Home prices keep moving up, offering few signs of relief to cash-strapped homebuyers.
More than 80% of U.S. metro markets saw price gains in the third quarter of 2023, according to the National Association of Realtors’ latest quarterly report. That’s 182 of the total 221 metro markets studied.
Among the metros tracked, 11% registered double-digit price increases in the third quarter, up from 5% in Q2. On a year-over-year basis, the national median existing-home price climbed 2.2% to $406,900, up from $398,000 in Q3 2022.
“Homeowners have accumulated sizable wealth, with a typical homeowner gaining more than $100,000 in overall net worth since 2019 and before the height of the pandemic,” NAR Chief Economist Lawrence Yun said in a statement.
“However, the persistent lack of available homes on the market will make the dream of homeownership increasingly difficult for younger adults unless housing supply is significantly boosted.”
Home prices increased across the board
Homer prices rallied across all four major U.S. regions, posting year-over-year growth of 5.3% in the Northeast; 5.2% in the Midwest; 0.6% in the West; and 1.7% in the South.
Fond du Lac, Wisconsin (18.9%); Hickory-Lenoir-Morganton, North Carolina (17.1%); and Oshkosh-Neenah, Wisconsin (15.2%) posted the largest annual price increases. Among the top 10 metro areas with the largest price increases, six were located in the Midwest, with gains exceeding 12.6%.
Additionally, eight of the top 10 most expensive markets in the United States were in California, including San Jose-Sunnyvale-Santa Clara, Anaheim-Santa Ana-Irvine and San Francisco-Oakland-Hayward.
Meanwhile, only 17% of markets experienced home-price declines in the third quarter, down from 41% of markets in Q2.
Housing affordability worsened in the third quarter
The monthly mortgage payment for a typical, existing single-family home with a 20% down payment was $2,192 in Q3, up 7% from Q2 ($2,051) and up 19.2% from Q3 2022 ($1,840).
Households typically spent 26.8% of their income on mortgage payments in the third quarter, up from 25.3% in the previous quarter and 23.5% from a year ago. Meanwhile, first-time homebuyers typically spent 40.4% of their household income on mortgage payments in Q3, up from 38.2% in the previous quarter.

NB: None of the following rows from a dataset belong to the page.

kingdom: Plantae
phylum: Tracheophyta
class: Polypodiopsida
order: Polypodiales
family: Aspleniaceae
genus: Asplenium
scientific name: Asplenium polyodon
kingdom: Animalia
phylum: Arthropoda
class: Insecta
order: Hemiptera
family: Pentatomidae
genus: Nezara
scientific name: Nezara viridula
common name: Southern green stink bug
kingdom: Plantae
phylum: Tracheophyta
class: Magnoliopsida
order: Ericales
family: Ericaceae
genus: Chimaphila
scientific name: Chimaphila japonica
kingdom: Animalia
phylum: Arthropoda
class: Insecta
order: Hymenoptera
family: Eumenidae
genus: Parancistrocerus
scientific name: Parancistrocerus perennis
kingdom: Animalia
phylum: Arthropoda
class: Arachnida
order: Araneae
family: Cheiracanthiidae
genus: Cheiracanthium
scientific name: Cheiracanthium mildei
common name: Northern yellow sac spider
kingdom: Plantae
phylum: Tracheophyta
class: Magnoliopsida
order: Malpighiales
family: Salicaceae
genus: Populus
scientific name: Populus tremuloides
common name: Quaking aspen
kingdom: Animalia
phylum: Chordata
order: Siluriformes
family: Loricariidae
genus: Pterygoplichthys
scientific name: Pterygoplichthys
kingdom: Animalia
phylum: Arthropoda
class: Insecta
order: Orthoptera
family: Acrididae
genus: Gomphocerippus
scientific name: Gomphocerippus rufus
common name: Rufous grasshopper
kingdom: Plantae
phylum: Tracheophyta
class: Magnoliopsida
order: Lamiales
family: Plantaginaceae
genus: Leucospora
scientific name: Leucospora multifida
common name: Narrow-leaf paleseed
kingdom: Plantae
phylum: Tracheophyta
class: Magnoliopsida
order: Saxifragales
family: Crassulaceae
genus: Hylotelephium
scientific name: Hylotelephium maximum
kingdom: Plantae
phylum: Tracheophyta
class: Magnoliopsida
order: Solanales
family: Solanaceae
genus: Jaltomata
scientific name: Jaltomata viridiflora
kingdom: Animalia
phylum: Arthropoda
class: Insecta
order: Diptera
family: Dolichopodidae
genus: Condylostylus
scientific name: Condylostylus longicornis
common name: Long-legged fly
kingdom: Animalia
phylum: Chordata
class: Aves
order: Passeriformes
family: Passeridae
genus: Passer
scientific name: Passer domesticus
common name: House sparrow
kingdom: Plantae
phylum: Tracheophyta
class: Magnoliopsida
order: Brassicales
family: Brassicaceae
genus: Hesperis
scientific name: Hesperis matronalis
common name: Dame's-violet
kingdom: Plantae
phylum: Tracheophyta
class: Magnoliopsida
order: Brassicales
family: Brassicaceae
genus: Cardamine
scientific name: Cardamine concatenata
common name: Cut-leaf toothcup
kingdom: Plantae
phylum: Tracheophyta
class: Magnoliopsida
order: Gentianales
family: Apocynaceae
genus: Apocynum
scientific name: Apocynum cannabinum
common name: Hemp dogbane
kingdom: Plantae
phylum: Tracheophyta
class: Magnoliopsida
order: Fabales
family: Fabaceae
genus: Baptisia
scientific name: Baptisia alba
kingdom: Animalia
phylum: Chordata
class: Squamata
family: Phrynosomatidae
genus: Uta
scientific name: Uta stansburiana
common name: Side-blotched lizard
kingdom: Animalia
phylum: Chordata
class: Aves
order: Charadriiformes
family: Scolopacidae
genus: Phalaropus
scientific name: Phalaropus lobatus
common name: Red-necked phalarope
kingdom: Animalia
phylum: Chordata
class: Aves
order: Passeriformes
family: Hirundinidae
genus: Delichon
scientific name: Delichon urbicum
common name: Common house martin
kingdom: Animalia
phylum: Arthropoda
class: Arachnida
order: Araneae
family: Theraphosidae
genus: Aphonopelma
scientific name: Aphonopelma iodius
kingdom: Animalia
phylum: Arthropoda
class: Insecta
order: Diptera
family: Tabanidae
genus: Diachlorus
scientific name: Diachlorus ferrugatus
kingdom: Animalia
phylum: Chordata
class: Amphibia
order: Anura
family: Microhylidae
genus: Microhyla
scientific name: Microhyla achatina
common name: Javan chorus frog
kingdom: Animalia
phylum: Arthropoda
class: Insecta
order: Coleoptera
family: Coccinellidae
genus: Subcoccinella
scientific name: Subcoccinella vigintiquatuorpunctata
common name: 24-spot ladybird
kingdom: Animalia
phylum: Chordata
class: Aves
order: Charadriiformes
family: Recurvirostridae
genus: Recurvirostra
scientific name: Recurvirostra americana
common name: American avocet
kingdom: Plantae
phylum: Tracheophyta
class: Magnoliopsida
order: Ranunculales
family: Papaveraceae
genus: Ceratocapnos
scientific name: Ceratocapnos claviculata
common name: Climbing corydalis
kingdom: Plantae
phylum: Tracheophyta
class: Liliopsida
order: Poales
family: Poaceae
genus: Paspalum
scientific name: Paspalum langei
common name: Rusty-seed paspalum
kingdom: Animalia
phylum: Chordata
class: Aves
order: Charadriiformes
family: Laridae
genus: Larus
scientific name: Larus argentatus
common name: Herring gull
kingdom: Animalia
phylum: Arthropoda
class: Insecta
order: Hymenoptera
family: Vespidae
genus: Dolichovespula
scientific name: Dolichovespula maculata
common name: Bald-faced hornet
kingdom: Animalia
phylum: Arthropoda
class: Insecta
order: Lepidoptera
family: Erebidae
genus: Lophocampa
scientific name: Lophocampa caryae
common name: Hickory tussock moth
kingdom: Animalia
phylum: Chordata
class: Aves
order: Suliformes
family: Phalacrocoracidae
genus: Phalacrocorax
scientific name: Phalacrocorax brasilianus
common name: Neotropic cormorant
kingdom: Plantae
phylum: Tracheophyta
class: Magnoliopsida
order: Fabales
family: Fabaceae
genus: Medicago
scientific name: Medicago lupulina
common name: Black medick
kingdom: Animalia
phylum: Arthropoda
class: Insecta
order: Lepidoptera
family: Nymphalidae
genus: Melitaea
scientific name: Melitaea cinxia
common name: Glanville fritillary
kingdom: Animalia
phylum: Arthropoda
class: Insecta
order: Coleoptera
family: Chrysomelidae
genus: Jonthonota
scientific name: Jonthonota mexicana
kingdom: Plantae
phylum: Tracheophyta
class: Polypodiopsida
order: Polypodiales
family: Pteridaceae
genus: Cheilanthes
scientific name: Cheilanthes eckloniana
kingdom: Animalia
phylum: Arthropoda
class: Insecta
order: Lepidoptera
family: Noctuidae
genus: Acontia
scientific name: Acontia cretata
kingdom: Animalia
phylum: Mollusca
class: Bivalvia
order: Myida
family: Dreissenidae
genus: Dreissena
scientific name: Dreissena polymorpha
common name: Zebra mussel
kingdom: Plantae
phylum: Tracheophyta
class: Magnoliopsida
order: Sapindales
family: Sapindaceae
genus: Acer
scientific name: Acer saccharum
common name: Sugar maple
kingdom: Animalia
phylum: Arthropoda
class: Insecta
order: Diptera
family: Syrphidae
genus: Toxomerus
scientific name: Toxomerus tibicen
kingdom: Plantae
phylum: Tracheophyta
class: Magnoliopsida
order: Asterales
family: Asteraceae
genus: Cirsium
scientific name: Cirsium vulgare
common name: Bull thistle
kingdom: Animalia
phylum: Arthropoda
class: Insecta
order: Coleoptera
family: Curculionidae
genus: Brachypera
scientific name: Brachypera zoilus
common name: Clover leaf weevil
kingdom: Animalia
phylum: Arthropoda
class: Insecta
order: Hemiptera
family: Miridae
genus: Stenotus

In almost half of the markets surveyed, a household needed a qualifying income of at least $100,000 per year to afford a 10% down payment on a house, up from 40.3% in the prior quarter. A family with a household income of less than $50,000 could afford a home in only 2.7% of markets, down from 6.3% in Q2.
To overcome the affordability crisis, Yun is counting on the Federal Reserve to cut interest rates and on Congress to create incentives for homebuilders and developers to build more inventory.
“The housing market shouldn’t be accessible only to those who are paying in cash nor become a playground for the wealthy,” Yun said.